■ Work to complete
**1)** Answer these questions using the article on U.S. tariffs, one answer per line:
(a) What tariff hike does India face?
(b) What tariff does Lesotho face?
(c) What tariff is Madagascar now facing?
**2)** Condense the paragraph of the article on U.S. tariffs that begins "Since Donald Trump" into a short bulleted list that keeps its main facts.
**3)** Revise the passage of the article on U.S. tariffs that begins at the words "Since Donald Trump, the" and ends after "and the least?", replacing "electronics" with "textiles".

■ Extract to read
· · · ·

Since Donald Trump, the current President of the USA took office, he is on the news every single day with surprise announcements. On 2nd April 2025, fresh tariffs were imposed on a list of countries that the USA termed as worst offenders. China, Lesotho, Cambodia, Laos, Myanmar, Sri Lanka, Vietnam, Bangladesh, Taiwan, Madagascar are the countries with high tariffs. India too finds its place too with a 26 per cent hike in tariffs.
Some of the industries that might get affected due to this are electronics, gems & jewelry, IT & software services, etc. But does this mean India’s growth prospects have been shunned? And does it mean India will retaliate with higher tariffs? And what what happened when the USA imposed heavy tariffs in 1930? Let us explore.
Which countries are affected the worst and the least?
China faces a 34 per cent tariff, increasing to 54 per cent with additional fentanyl-related duties. But for the fentanyl-duties imposed on China, Lesotho tops the list with a 50 per cent tariff and is the worst hit of all.
The third highest of all is that of Cambodia, which faces a 49 per cent tariff on its exports to the U.S., the highest rate imposed. And its neighbouring nation of Laos is set to face a 48 per cent tariff. Vietnam is subject to a 46 per cent tariff, which is one of the highest. While Sri Lanka is subject to a 44 per cent tariff, it is notable that it is a major apparel exporter to the USA. Nearly 38 per cent of Cambodia’s exports are to the USA and is all set to hinder export-led growth. The African island nation of Madagascar too never escaped the tariff slap of the USA, which is now facing 37 per cent tariffs.

· · · ·

■ Data extract
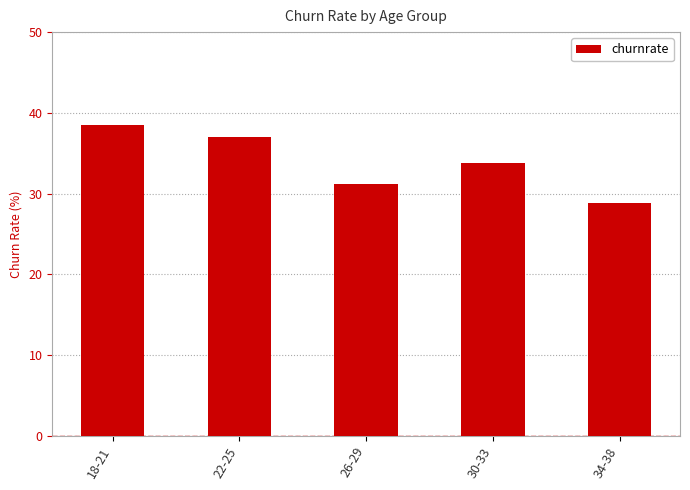

What is the label of the 5th bar from the left?

34-38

· · · ·

■ Solved problems
**1)**
(a) A 26 per cent hike in tariffs.
(b) A 50 per cent tariff.
(c) 37 per cent tariffs.

**2)**
- Since taking office, U.S. President Donald Trump has been in the news daily with surprise announcements.
- On 2nd April 2025, the USA imposed fresh tariffs on countries it termed the worst offenders.
- Countries with high tariffs include China, Lesotho, Cambodia, Laos, Myanmar, Sri Lanka, Vietnam, Bangladesh, Taiwan and Madagascar.
- India faces a 26 per cent hike in tariffs.

**3)**
Since Donald Trump, the current President of the USA took office, he is on the news every single day with surprise announcements. On 2nd April 2025, fresh tariffs were imposed on a list of countries that the USA termed as worst offenders. China, Lesotho, Cambodia, Laos, Myanmar, Sri Lanka, Vietnam, Bangladesh, Taiwan, Madagascar are the countries with high tariffs. India too finds its place too with a 26 per cent hike in tariffs.
Some of the industries that might get affected due to this are textiles, gems & jewelry, IT & software services, etc. But does this mean India’s growth prospects have been shunned? And does it mean India will retaliate with higher tariffs? And what what happened when the USA imposed heavy tariffs in 1930? Let us explore.
Which countries are affected the worst and the least?